If the paint is damaged none of the "detailing" products will fix it then.


----------



## jamie_s (Jul 10, 2009)

nick_mcuk said:


> I think the definition of pitting is a bit muddled as my interpretation of pitting is the fine black solid crap that you get on a wheel after a while. Is normally worse in the corners of the spokes which will come off with the careful use of an acid based wheel cleaner....not Tardis as its actually small parts of brake disk/pad that come off during breaking (red hot particles) then burn onto the surface.
> 
> If the paint is damaged none of the "detailing" products will fix it then.
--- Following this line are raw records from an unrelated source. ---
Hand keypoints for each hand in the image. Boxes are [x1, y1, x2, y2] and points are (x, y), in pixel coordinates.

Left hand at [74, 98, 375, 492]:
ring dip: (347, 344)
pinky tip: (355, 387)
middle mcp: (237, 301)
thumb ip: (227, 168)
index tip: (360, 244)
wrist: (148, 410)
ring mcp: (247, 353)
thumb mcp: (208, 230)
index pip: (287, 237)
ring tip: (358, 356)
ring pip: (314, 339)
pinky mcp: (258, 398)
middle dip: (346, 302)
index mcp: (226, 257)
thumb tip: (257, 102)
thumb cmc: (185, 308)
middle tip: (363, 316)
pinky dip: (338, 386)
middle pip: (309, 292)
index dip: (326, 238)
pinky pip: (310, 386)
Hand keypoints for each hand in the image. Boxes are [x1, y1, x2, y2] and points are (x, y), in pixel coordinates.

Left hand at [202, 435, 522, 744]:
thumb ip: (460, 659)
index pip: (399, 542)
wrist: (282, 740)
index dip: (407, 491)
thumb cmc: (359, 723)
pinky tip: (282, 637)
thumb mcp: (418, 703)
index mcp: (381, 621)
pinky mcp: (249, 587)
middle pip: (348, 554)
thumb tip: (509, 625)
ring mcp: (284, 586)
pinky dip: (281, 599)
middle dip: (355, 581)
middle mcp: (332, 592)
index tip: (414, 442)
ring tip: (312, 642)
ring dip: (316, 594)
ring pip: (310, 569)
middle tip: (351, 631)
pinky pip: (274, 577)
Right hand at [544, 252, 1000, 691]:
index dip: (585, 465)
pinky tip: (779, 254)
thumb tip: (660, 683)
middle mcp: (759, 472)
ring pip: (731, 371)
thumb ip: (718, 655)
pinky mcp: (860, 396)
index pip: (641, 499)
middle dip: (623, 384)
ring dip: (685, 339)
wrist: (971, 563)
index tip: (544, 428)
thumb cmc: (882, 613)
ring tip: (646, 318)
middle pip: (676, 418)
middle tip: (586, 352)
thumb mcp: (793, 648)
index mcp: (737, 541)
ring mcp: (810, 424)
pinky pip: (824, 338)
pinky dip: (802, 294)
My interpretation is actual "pits" in the metal/paint, the fine black solid crap is either brake dust or tar I suppose.


----------



## fitz (Jul 25, 2009)

well this is the results guys 
before wonder wheels but after bilberry and a hard scrub








after 








thanks for the help guys :thumb:


----------



## mattsbmw (Jul 20, 2008)

Glad to see it worked, what was the process you used?


----------



## fitz (Jul 25, 2009)

-brush on wonder wheels with paint brush. 
-let is soak
-agitate with a stiff brush
-power wash off

took a few applications though as it was so strong!


----------



## Guest (Jan 28, 2010)

jamie_s said:


> has this been proven though or is it just a theory because of its ingredients?
> And i thought it worked quite well but I havent tried any of the other reputable brands.
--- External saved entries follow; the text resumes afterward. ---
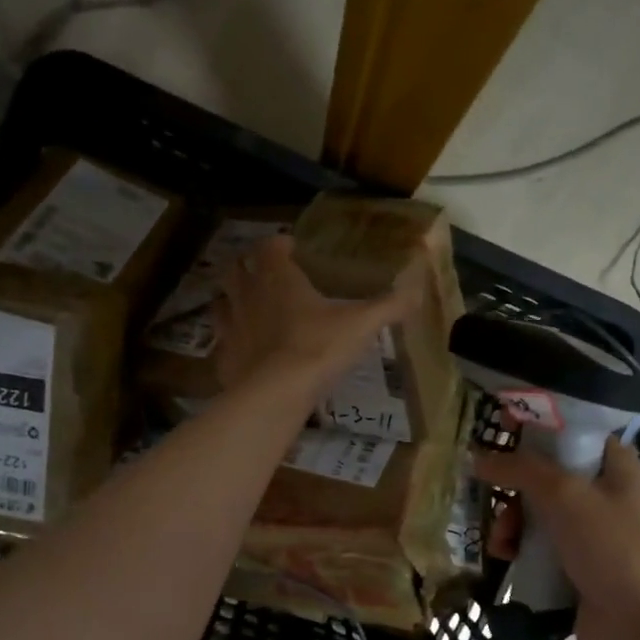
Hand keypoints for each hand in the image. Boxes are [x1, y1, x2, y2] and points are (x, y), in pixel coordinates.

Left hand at [214, 234, 424, 402]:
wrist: (276, 394)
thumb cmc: (318, 348)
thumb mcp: (362, 325)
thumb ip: (389, 306)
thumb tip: (417, 290)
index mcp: (279, 279)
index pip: (270, 247)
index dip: (278, 245)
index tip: (290, 249)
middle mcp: (248, 296)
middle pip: (235, 268)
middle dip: (246, 266)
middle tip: (263, 273)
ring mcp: (230, 327)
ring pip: (221, 302)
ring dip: (231, 300)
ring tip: (248, 307)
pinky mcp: (223, 358)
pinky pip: (222, 342)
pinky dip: (231, 341)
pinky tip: (244, 351)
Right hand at [475, 435, 639, 639]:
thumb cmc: (612, 549)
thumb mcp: (566, 496)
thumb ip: (522, 470)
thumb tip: (479, 457)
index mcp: (620, 470)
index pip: (576, 436)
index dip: (539, 432)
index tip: (502, 435)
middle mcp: (609, 499)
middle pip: (550, 477)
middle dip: (516, 489)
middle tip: (496, 499)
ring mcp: (594, 537)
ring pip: (540, 515)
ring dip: (512, 523)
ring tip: (501, 542)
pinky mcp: (578, 570)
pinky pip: (540, 548)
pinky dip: (520, 549)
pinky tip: (505, 559)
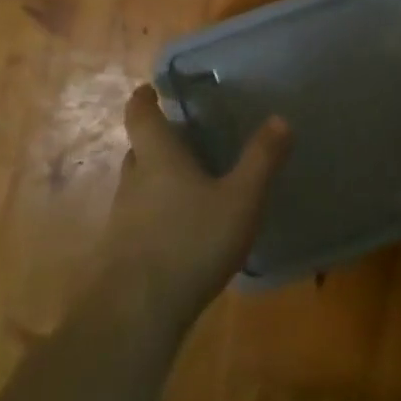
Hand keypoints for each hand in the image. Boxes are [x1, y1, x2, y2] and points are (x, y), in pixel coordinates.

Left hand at [104, 84, 289, 315]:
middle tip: (184, 138)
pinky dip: (156, 212)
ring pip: (137, 185)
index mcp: (159, 159)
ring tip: (188, 183)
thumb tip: (280, 118)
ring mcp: (122, 218)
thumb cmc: (192, 242)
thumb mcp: (241, 199)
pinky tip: (180, 230)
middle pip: (139, 150)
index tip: (149, 89)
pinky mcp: (121, 251)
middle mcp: (134, 181)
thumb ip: (261, 159)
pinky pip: (138, 218)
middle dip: (156, 140)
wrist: (137, 312)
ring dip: (156, 177)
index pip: (140, 116)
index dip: (143, 99)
I think it is general "rule of thumb" that acid based wheel cleaners aren't as nice as "acid-free" (aka alkali) wheel cleaners to the wheel coating (paint). Having said this is it better putting some acid wheel cleaner on to fetch out brake dust pitting and stuff rather than leaving it to get worse. As for the effect on the actual metal in the wheel, that is different.

Best thing to do with that wheel in my opinion would be

Strong APC. Reason: Grease removal properties
Wheel Cleaner
Tar remover if required, or just go straight to clay, a bit of marring is hardly a big deal on the inside of the wheel!


----------